Koalisi Negara Hukum mengutamakan memilih jalan dialog daripada forum parlemen untuk mencari solusi krisis politik. Demikian dilaporkan wartawan Kompas
Sidang parlemen dijadwalkan membahas tuntutan pengunjuk rasa, yaitu mengamandemen butir 4 undang-undang Irak tentang terorisme, keadilan sosial, dan akuntabilitas. Butir 4 UU itu ditengarai menjadi pemicu krisis, karena dinilai digunakan oleh Al-Maliki untuk menyingkirkan lawan-lawan politiknya.
Massa penganut Sunni mulai turun jalan di Provinsi Al-Anbar, Irak barat, pada 21 Desember, menyusul penangkapan para pengawal Menteri Keuangan Rafi al-Essawi yang berasal dari kelompok Sunni oleh pemerintah. Al-Maliki menuduh mereka terlibat aktivitas terorisme.

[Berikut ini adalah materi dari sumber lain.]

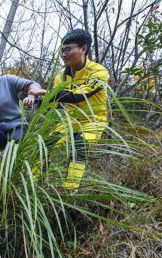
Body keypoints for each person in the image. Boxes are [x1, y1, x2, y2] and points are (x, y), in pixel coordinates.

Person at [44, 29, 109, 191]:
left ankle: (70, 190)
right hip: (69, 121)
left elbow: (78, 96)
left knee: (80, 144)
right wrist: (37, 100)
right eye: (62, 50)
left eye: (68, 49)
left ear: (84, 49)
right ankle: (35, 183)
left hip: (93, 121)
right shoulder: (61, 75)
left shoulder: (98, 72)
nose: (64, 54)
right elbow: (53, 103)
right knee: (47, 144)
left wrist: (48, 94)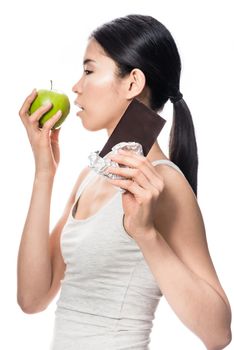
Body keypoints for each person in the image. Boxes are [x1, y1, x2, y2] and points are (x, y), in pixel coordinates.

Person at [17, 14, 232, 350]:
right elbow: (32, 299)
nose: (76, 86)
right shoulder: (89, 178)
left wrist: (146, 234)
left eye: (88, 71)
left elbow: (218, 334)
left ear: (132, 83)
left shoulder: (165, 182)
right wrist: (44, 172)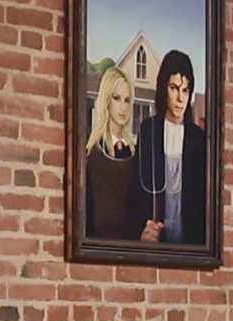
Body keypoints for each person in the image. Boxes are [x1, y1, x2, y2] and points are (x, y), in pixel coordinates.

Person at [136, 49, 212, 247]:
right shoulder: (148, 130)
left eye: (185, 90)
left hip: (190, 239)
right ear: (163, 88)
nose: (180, 98)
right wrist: (142, 230)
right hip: (155, 238)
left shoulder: (199, 138)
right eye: (174, 88)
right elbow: (137, 189)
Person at [79, 63, 140, 245]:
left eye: (127, 100)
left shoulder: (134, 154)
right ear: (106, 100)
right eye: (116, 98)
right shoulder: (92, 154)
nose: (123, 107)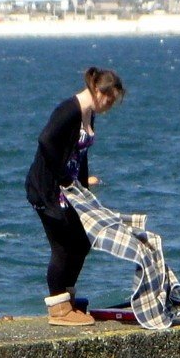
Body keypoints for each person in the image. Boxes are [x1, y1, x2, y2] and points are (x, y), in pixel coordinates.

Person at [26, 67, 125, 326]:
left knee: (81, 241)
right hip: (47, 191)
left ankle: (67, 299)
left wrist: (83, 188)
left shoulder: (88, 115)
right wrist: (62, 177)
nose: (110, 106)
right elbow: (46, 141)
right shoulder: (68, 110)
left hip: (69, 191)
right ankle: (58, 308)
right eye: (110, 100)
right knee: (63, 245)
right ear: (98, 91)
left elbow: (81, 156)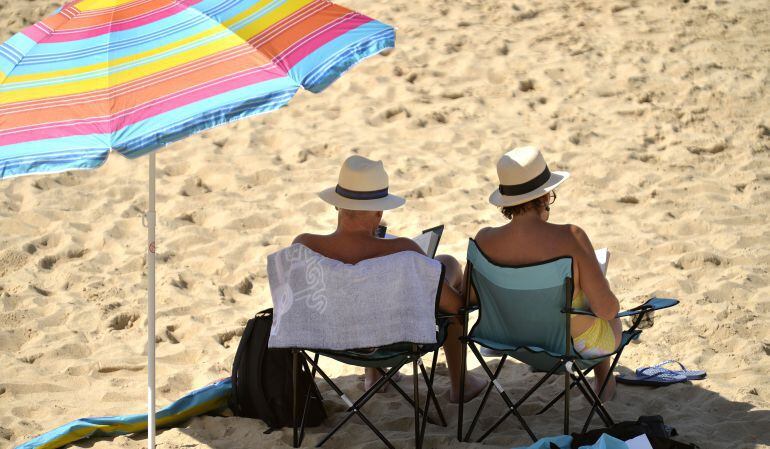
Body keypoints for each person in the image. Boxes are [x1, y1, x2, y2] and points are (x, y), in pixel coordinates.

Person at [293, 155, 487, 403]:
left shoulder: (303, 246)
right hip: (392, 341)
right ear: (378, 212)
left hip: (330, 341)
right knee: (447, 263)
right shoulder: (404, 250)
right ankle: (462, 383)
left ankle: (373, 375)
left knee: (363, 288)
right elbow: (455, 308)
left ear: (338, 205)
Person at [469, 146, 621, 401]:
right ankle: (604, 382)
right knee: (600, 307)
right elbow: (607, 310)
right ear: (546, 195)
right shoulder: (571, 237)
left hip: (507, 341)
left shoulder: (484, 240)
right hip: (566, 345)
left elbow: (471, 298)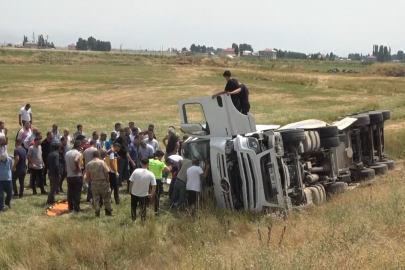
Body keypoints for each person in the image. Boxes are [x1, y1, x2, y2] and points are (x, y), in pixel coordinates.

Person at [86, 150, 113, 217]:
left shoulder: (89, 164)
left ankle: (97, 211)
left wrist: (91, 181)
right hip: (103, 182)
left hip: (94, 182)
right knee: (107, 197)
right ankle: (108, 211)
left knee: (96, 198)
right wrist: (108, 181)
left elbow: (87, 175)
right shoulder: (102, 163)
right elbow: (106, 173)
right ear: (99, 155)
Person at [128, 158, 156, 222]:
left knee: (133, 207)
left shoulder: (136, 171)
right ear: (148, 164)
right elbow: (154, 186)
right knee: (143, 208)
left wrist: (130, 190)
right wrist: (151, 194)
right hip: (143, 194)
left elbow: (131, 182)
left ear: (140, 163)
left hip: (134, 193)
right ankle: (143, 221)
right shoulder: (151, 174)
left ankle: (133, 220)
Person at [149, 150, 171, 215]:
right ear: (160, 156)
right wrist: (161, 169)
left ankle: (149, 205)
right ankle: (156, 211)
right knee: (157, 195)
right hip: (157, 180)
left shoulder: (150, 161)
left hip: (150, 179)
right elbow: (168, 169)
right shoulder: (160, 163)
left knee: (150, 193)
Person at [65, 140, 83, 212]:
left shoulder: (67, 153)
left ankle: (70, 207)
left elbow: (66, 164)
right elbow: (76, 160)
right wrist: (77, 168)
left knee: (70, 192)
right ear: (78, 146)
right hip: (76, 176)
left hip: (69, 175)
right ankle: (76, 207)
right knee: (77, 192)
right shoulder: (77, 153)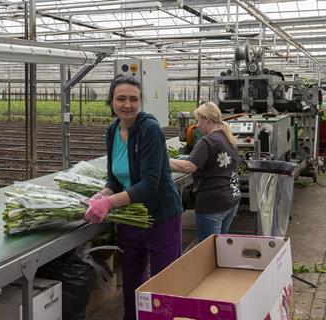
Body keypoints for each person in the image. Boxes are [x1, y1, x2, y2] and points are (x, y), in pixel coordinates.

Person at [84, 74, 183, 320]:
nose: (127, 104)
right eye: (121, 99)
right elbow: (114, 178)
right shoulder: (112, 130)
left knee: (163, 287)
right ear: (111, 102)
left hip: (161, 218)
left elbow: (149, 184)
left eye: (133, 99)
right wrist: (103, 193)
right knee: (131, 286)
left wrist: (108, 203)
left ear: (140, 101)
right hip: (131, 219)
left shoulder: (149, 128)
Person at [170, 101, 241, 242]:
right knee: (219, 245)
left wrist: (160, 160)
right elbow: (210, 159)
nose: (196, 125)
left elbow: (188, 167)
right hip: (231, 200)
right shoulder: (227, 137)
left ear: (206, 119)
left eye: (198, 120)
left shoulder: (207, 141)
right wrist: (184, 157)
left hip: (213, 204)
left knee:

Koalisi Negara Hukum sempat membujuk faksi politik lain agar memboikot sidang darurat parlemen, agar sidang itu tidak memenuhi kuorum. Koalisi pimpinan Al-Maliki itu memiliki 89 kursi parlemen Irak hasil pemilu Maret 2010, atau sekitar 24 persen dari 325 kursi parlemen.
Namun, sebagian besar faksi politik mendukung sidang parlemen darurat itu. Di antara faksi politik tersebut adalah blok Iraqiyah (91 kursi), koalisi Kurdistan (43 kursi), dan Aliansi Nasional Irak, gabungan kekuatan politik Syiah (70 kursi).
Sekretaris Jenderal Blok Al-Ahrar (faksi Al-Sadr di parlemen), Dhiya’ al-Asadi, kepada televisi Aljazeera menegaskan, bloknya akan hadir dalam sidang darurat parlemen. Ia menyatakan, bloknya mendukung tuntutan para pengunjuk rasa.
Sekjen Partai Perkumpulan Masa Depan Nasional Dhafir al-Aani, seperti dikutip situs Aljazeera, mengatakan, ketidakhadiran fraksi Koalisi Negara Hukum menunjukkan mereka tidak serius menyelesaikan krisis politik ini. Ia memperingatkan, krisis akan membawa Irak ke dalam terowongan gelap. Al-Aani menuduh koalisi pemerintah ingin menggagalkan sidang.
Sebaliknya, anggota Koalisi Negara Hukum, Abdel Hadi al-Hassani, mengatakan, adalah hak anggota parlemen hadir atau absen dalam sidang darurat. Ia mengkritik keras unjuk rasa yang disebutnya untuk menggagalkan proses politik di Irak. Ia juga menuduh unjuk rasa sebagai sektarian dan mengusung kepentingan asing, karena mengibarkan bendera asing dalam aksi unjuk rasa itu.